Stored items
■ ■ ■ ■ ■ ■ ■

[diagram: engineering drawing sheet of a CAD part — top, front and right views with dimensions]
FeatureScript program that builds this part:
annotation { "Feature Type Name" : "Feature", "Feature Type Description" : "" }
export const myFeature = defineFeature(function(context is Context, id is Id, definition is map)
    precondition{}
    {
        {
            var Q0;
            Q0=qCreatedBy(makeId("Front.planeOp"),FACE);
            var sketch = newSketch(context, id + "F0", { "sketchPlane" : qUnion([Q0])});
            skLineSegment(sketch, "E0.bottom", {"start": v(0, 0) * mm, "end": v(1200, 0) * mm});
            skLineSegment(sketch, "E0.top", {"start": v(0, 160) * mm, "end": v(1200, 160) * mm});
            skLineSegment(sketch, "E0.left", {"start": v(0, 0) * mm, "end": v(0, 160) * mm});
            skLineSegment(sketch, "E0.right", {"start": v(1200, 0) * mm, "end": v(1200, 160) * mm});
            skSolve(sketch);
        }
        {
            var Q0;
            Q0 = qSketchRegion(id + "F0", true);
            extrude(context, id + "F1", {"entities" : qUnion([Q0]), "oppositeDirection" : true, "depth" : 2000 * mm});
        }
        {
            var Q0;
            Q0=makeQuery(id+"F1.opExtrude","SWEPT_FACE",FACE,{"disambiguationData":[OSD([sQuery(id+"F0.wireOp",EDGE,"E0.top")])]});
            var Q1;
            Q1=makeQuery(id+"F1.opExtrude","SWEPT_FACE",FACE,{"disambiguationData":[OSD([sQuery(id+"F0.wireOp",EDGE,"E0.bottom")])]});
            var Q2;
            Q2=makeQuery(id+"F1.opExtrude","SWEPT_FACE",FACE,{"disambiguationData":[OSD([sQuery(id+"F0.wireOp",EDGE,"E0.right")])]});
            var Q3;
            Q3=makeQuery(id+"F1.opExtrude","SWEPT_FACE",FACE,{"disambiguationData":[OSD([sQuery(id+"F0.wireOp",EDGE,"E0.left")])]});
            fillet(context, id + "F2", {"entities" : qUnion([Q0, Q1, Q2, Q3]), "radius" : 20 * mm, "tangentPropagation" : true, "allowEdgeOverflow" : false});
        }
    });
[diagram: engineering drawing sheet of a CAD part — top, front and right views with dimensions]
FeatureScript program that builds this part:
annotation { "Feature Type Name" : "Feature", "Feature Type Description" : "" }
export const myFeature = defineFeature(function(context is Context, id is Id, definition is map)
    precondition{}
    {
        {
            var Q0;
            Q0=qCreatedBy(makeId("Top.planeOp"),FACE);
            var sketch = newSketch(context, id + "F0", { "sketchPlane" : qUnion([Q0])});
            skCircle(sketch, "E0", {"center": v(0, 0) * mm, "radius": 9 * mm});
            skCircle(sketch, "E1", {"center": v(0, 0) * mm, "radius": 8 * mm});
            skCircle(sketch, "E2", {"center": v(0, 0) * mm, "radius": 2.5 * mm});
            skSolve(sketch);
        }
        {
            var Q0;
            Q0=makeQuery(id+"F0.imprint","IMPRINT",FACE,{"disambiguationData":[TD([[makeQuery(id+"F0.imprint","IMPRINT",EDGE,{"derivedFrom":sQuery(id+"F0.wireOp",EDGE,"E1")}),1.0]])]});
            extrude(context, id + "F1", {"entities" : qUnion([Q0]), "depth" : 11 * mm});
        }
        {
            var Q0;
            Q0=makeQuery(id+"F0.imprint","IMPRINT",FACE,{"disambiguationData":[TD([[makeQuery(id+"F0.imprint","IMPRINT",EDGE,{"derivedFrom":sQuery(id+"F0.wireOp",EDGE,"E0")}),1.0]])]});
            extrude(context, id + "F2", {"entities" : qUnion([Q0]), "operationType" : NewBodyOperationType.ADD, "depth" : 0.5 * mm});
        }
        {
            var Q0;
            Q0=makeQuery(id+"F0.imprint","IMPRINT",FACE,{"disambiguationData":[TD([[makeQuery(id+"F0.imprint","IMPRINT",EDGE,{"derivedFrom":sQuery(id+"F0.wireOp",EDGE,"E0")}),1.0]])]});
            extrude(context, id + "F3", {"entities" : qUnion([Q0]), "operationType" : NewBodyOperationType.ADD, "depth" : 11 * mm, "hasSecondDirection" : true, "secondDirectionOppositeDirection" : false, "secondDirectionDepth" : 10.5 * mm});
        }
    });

■ ■ ■ ■ ■ ■ ■

» **Your task**: Please state how many lines of the records above contain the string "context".

» **Response below**: 9